--- PROVIDED RECORDS Enclosed Below ---
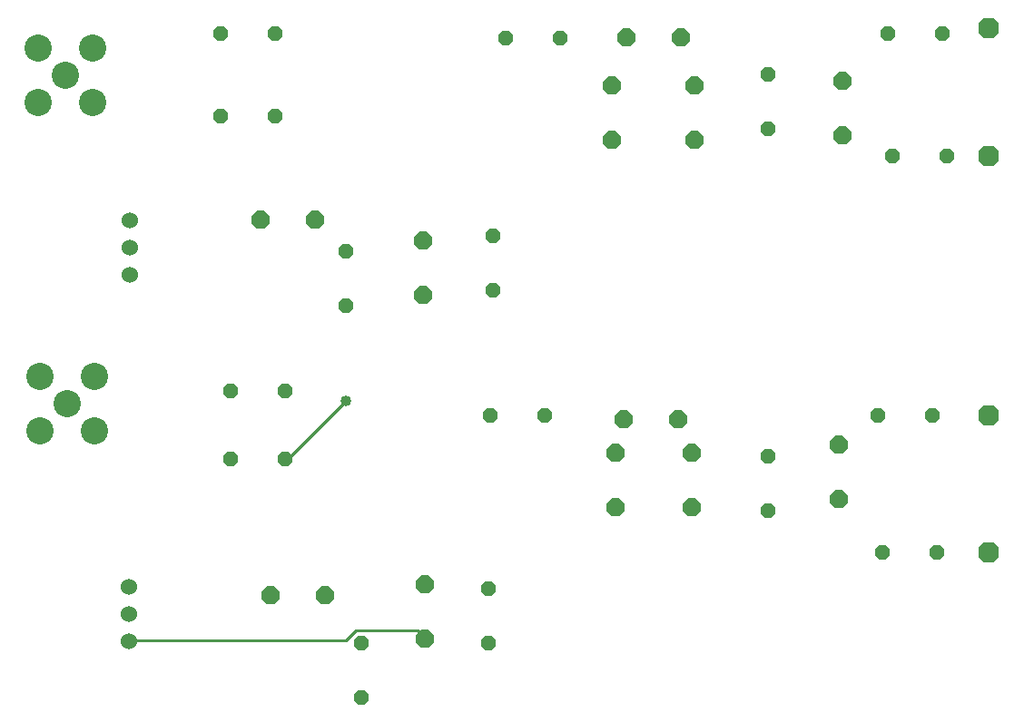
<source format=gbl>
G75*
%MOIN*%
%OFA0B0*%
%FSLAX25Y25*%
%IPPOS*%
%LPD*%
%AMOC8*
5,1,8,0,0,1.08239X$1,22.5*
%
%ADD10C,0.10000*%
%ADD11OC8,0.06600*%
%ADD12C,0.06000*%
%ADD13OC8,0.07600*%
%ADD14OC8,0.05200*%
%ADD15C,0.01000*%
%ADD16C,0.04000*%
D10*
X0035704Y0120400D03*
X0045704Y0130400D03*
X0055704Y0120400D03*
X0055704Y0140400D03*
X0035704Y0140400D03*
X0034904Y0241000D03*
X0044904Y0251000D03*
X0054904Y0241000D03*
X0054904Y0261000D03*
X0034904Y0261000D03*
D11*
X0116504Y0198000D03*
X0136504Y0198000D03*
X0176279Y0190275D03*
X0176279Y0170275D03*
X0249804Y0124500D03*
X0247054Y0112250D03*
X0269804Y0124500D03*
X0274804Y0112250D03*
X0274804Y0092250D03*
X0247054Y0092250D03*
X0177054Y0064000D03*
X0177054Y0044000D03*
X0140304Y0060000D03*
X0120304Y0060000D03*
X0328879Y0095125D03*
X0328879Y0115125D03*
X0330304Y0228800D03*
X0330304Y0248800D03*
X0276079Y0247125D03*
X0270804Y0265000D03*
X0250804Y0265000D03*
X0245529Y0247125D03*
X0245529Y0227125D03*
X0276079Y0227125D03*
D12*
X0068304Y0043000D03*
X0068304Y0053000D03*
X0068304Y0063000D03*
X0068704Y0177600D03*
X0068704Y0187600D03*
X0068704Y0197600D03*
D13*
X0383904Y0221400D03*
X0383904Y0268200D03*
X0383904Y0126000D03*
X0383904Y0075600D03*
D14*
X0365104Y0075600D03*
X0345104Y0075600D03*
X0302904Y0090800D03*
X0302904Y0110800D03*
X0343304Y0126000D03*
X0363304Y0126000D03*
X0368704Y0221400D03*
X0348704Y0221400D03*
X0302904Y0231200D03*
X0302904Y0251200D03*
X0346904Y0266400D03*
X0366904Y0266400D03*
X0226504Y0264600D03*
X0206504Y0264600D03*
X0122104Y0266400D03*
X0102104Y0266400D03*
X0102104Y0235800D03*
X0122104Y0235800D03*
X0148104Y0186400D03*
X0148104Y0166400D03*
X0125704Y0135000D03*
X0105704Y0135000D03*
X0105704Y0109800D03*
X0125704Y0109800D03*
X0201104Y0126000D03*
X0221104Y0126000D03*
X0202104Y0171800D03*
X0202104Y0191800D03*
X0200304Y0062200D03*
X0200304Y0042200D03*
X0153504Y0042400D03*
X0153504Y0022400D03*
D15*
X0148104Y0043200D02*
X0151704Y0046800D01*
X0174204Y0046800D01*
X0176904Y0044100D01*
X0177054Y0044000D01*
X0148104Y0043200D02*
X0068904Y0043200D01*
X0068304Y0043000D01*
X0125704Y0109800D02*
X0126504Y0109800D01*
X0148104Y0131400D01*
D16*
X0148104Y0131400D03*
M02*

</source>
--- End of Enclosed PROVIDED RECORDS ---
--- PROVIDED RECORDS Enclosed Below ---
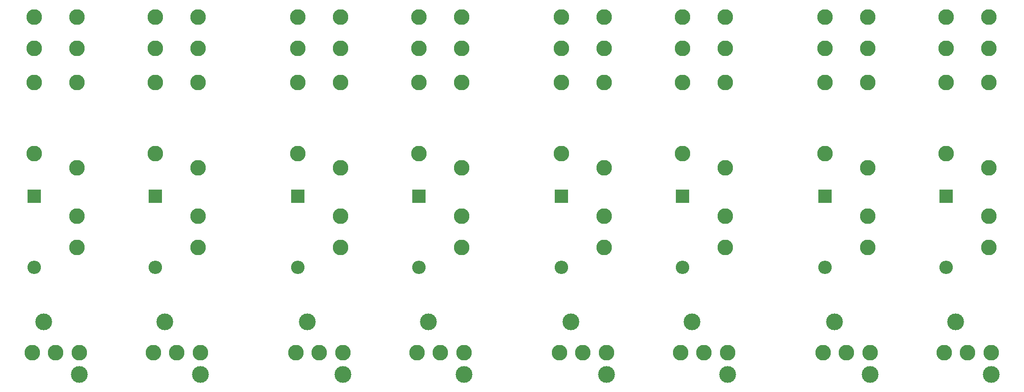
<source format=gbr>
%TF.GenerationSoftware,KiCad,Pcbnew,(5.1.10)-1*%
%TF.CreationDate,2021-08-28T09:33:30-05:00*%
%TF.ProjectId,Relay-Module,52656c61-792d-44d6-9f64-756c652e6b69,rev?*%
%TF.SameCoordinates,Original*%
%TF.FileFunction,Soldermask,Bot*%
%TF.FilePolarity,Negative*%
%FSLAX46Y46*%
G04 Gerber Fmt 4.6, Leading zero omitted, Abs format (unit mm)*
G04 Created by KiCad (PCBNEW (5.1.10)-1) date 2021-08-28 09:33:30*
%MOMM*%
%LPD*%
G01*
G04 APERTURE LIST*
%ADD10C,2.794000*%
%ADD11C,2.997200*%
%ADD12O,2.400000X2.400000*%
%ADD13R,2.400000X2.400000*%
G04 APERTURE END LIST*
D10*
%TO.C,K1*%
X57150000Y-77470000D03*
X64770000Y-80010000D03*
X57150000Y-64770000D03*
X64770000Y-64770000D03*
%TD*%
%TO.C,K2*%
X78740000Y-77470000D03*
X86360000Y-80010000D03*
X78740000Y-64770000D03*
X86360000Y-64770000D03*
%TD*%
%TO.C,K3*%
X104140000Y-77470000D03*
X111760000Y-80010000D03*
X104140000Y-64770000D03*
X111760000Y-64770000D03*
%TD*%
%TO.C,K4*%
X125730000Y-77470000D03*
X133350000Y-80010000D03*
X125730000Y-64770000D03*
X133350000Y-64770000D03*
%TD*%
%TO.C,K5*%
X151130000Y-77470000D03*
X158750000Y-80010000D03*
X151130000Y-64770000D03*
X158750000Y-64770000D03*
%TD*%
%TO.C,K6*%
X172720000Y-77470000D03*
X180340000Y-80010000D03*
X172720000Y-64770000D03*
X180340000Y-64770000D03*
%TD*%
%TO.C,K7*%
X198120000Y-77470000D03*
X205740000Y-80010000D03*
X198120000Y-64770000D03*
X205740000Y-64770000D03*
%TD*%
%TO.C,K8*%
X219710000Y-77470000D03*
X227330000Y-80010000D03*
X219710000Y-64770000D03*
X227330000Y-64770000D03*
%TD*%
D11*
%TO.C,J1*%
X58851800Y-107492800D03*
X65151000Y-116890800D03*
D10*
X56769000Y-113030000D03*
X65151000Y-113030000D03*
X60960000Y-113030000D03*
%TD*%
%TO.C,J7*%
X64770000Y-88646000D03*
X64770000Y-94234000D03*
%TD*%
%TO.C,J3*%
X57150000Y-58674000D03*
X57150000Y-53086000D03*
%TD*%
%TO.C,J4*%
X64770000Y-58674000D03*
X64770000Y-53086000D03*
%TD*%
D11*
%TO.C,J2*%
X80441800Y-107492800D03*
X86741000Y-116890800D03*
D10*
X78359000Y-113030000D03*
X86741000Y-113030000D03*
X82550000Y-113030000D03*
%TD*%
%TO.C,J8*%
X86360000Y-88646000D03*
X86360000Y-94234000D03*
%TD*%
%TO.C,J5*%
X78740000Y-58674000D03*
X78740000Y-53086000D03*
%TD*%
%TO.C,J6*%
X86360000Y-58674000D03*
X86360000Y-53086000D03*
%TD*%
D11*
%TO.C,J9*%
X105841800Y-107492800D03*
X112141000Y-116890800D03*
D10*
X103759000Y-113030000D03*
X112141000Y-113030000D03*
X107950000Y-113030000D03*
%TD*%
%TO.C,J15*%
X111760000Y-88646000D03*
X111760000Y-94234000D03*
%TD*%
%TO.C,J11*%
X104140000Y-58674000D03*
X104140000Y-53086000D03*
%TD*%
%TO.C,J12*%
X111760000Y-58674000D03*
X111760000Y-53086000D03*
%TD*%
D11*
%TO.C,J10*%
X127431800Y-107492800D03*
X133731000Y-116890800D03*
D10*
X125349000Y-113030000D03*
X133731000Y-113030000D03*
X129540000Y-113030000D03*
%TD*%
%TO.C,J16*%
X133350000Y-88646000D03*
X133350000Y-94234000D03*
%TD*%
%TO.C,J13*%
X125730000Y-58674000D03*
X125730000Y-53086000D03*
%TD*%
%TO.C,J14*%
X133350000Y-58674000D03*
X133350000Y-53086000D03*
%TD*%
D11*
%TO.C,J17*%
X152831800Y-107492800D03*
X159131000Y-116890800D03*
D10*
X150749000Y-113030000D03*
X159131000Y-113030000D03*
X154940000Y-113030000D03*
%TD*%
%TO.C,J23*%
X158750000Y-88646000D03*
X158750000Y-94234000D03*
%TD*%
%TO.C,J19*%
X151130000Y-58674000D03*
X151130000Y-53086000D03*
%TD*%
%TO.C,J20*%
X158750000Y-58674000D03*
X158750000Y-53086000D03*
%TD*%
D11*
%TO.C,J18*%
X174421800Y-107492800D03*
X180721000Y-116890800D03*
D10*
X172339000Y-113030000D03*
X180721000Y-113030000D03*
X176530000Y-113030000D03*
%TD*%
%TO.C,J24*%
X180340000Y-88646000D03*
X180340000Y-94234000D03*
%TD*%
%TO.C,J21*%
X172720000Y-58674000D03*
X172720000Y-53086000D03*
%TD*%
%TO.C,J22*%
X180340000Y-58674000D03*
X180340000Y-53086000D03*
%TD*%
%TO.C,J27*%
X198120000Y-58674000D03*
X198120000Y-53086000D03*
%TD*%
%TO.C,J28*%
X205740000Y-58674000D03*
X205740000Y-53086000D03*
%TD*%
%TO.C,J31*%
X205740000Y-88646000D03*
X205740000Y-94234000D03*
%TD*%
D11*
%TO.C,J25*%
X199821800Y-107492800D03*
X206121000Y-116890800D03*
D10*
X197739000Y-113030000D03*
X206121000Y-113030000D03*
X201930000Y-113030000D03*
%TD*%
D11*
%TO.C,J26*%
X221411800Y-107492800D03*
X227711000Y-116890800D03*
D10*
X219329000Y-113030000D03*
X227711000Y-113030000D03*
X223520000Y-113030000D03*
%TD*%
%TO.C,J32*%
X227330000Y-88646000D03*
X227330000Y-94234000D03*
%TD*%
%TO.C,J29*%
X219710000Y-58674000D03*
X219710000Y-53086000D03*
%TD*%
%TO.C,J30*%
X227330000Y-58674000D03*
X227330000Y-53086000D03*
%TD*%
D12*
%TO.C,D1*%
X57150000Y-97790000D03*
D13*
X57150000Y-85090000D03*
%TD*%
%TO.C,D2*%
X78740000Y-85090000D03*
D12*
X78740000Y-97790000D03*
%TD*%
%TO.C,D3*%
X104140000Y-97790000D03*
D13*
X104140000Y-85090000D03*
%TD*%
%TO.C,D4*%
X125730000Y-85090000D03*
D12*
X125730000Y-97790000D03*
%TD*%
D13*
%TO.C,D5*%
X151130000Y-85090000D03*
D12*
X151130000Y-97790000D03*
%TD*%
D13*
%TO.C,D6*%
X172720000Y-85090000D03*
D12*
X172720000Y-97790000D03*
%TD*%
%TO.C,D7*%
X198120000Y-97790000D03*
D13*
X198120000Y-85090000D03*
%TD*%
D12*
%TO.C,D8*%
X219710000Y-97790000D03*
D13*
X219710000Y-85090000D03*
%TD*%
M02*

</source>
--- End of Enclosed PROVIDED RECORDS ---
DIRECTIONS FOR THIS TASK: Determine how many lines in the listing above hold the word "format", answering with the number only.

YOUR SOLUTION: 3